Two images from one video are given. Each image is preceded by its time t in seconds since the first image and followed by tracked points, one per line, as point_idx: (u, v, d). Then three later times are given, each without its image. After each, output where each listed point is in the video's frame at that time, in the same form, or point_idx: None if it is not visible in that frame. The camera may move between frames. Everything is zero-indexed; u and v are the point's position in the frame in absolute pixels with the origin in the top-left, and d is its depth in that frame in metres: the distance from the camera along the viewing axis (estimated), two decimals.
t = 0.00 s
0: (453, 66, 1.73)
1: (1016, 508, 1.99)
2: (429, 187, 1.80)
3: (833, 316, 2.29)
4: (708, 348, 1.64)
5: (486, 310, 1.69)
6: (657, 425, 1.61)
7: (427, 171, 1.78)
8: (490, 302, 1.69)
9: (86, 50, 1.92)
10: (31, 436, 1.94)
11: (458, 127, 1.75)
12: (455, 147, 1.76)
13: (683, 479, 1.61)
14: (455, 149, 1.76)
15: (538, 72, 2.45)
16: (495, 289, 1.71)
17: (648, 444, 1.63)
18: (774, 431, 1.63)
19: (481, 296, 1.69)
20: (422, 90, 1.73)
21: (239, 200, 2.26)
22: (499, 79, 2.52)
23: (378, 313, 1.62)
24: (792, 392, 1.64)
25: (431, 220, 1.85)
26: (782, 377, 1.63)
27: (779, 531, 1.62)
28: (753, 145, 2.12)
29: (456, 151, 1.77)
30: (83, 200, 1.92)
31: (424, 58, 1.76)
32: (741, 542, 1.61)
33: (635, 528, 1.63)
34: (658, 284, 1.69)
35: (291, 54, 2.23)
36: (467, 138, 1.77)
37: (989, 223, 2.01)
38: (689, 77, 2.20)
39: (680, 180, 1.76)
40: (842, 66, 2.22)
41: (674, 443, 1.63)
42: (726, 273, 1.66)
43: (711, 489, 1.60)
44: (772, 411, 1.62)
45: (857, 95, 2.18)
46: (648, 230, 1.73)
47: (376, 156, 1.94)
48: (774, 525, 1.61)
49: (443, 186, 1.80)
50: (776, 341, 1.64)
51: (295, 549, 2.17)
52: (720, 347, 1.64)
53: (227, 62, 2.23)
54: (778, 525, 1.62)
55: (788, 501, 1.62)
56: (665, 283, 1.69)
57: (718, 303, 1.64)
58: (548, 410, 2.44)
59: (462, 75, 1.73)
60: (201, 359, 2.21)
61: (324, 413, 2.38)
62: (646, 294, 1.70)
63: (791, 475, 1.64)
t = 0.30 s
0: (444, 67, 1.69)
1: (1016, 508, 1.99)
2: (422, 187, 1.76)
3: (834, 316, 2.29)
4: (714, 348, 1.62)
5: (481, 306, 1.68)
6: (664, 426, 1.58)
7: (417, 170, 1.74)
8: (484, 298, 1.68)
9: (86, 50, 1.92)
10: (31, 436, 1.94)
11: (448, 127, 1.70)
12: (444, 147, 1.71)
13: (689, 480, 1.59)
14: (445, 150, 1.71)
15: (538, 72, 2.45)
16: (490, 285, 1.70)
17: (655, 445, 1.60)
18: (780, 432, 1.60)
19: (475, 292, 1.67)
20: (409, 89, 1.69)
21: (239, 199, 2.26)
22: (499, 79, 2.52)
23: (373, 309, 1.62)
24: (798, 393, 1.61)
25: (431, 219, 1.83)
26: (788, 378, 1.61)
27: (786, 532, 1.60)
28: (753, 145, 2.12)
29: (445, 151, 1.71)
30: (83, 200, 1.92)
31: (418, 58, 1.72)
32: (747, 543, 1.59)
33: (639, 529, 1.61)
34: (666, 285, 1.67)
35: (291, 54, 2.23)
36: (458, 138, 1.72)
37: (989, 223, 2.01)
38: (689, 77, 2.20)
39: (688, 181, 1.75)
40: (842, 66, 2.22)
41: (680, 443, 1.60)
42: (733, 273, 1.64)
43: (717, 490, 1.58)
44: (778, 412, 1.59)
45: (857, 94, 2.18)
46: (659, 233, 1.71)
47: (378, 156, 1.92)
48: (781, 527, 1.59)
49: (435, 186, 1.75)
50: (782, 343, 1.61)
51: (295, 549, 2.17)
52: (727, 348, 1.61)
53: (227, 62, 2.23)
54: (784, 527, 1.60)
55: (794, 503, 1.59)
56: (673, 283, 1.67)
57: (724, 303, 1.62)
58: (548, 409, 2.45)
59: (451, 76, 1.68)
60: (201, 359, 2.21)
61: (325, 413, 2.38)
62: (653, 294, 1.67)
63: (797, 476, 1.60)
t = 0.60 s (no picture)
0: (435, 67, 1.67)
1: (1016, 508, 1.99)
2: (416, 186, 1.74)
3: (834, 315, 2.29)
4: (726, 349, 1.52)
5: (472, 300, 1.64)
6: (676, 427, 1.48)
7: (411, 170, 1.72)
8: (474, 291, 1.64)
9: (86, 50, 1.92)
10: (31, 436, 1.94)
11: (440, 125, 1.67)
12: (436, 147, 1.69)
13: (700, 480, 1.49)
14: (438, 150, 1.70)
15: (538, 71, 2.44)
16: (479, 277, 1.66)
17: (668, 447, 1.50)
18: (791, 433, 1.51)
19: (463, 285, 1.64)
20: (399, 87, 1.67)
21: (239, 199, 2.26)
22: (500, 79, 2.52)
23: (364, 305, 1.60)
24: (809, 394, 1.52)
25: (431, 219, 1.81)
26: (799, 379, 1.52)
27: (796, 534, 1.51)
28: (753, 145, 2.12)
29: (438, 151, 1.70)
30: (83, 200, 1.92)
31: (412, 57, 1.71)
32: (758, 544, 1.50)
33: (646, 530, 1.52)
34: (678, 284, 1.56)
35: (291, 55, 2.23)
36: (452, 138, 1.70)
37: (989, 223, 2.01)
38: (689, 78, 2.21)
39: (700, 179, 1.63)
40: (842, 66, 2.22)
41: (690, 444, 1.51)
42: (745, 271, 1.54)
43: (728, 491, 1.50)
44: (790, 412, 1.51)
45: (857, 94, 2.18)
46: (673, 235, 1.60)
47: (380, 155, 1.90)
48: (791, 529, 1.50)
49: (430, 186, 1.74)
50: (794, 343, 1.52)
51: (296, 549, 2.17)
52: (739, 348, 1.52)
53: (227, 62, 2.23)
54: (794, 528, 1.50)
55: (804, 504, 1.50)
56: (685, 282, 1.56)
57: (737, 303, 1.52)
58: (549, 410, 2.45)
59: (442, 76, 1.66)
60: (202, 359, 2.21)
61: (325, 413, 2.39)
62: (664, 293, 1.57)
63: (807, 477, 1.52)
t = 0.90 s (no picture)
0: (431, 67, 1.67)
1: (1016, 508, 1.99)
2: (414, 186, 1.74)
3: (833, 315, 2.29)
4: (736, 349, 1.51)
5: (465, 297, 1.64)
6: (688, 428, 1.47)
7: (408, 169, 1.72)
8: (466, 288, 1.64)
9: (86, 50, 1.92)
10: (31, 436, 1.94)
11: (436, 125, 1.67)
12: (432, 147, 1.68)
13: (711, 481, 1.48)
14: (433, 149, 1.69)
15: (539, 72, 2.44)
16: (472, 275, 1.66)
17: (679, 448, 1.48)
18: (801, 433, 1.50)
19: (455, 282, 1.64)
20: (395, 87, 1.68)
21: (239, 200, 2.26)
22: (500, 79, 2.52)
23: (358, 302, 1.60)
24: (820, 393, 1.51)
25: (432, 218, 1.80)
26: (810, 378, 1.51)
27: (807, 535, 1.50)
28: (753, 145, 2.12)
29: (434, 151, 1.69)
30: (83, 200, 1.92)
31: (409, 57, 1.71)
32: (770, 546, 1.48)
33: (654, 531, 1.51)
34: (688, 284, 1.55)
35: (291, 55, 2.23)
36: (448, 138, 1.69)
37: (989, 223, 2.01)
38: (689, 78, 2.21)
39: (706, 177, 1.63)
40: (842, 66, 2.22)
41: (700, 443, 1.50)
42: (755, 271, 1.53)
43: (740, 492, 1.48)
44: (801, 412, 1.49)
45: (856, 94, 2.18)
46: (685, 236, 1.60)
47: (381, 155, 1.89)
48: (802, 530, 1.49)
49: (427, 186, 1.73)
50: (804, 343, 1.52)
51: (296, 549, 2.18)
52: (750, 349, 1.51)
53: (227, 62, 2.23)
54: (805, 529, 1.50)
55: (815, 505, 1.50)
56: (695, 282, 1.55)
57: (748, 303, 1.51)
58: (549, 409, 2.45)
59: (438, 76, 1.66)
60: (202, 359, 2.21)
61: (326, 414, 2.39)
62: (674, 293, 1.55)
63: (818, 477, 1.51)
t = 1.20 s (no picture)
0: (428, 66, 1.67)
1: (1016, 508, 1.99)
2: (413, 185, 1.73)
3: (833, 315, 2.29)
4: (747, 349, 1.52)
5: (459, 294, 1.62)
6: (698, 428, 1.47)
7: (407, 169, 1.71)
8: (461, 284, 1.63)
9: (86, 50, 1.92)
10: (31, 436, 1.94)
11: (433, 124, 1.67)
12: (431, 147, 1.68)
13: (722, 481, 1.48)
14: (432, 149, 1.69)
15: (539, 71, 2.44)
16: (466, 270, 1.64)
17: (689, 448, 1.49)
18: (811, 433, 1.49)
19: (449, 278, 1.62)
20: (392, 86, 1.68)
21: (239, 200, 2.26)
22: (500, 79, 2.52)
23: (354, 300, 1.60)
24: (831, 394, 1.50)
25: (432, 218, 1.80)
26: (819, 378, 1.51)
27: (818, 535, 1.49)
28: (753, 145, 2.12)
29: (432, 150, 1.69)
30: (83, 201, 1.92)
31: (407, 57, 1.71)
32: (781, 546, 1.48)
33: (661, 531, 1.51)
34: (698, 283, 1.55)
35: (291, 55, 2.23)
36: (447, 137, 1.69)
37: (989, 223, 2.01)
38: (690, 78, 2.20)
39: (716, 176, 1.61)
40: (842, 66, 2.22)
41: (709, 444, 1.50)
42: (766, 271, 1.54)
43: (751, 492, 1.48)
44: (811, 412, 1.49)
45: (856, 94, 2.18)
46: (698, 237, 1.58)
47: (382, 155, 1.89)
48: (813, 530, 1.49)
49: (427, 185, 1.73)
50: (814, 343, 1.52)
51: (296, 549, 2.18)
---------------
Task objective |
From the records above, retype only the lines starting at the line that contains "47: (376, 156, 1.94)" and ending at the line that contains "41: (680, 443, 1.60)", both included.

Response to the exercise |
47: (376, 156, 1.94)
48: (774, 525, 1.61)
49: (443, 186, 1.80)
50: (776, 341, 1.64)
51: (295, 549, 2.17)
52: (720, 347, 1.64)
53: (227, 62, 2.23)
54: (778, 525, 1.62)
55: (788, 501, 1.62)
56: (665, 283, 1.69)
57: (718, 303, 1.64)
58: (548, 410, 2.44)
59: (462, 75, 1.73)
60: (201, 359, 2.21)
61: (324, 413, 2.38)
62: (646, 294, 1.70)
63: (791, 475, 1.64)
t = 0.30 s
0: (444, 67, 1.69)
1: (1016, 508, 1.99)
2: (422, 187, 1.76)
3: (834, 316, 2.29)
4: (714, 348, 1.62)
5: (481, 306, 1.68)
6: (664, 426, 1.58)
7: (417, 170, 1.74)
8: (484, 298, 1.68)
9: (86, 50, 1.92)
10: (31, 436, 1.94)
11: (448, 127, 1.70)
12: (444, 147, 1.71)
13: (689, 480, 1.59)
14: (445, 150, 1.71)
15: (538, 72, 2.45)
16: (490, 285, 1.70)
17: (655, 445, 1.60)
18: (780, 432, 1.60)
19: (475, 292, 1.67)
20: (409, 89, 1.69)
21: (239, 199, 2.26)
22: (499, 79, 2.52)
23: (373, 309, 1.62)
24: (798, 393, 1.61)
25: (431, 219, 1.83)
26: (788, 378, 1.61)
27: (786, 532, 1.60)
28: (753, 145, 2.12)
29: (445, 151, 1.71)
30: (83, 200, 1.92)
31: (418, 58, 1.72)
32: (747, 543, 1.59)
33: (639, 529, 1.61)
34: (666, 285, 1.67)
35: (291, 54, 2.23)
36: (458, 138, 1.72)
37: (989, 223, 2.01)
38: (689, 77, 2.20)
39: (688, 181, 1.75)
40: (842, 66, 2.22)
41: (680, 443, 1.60)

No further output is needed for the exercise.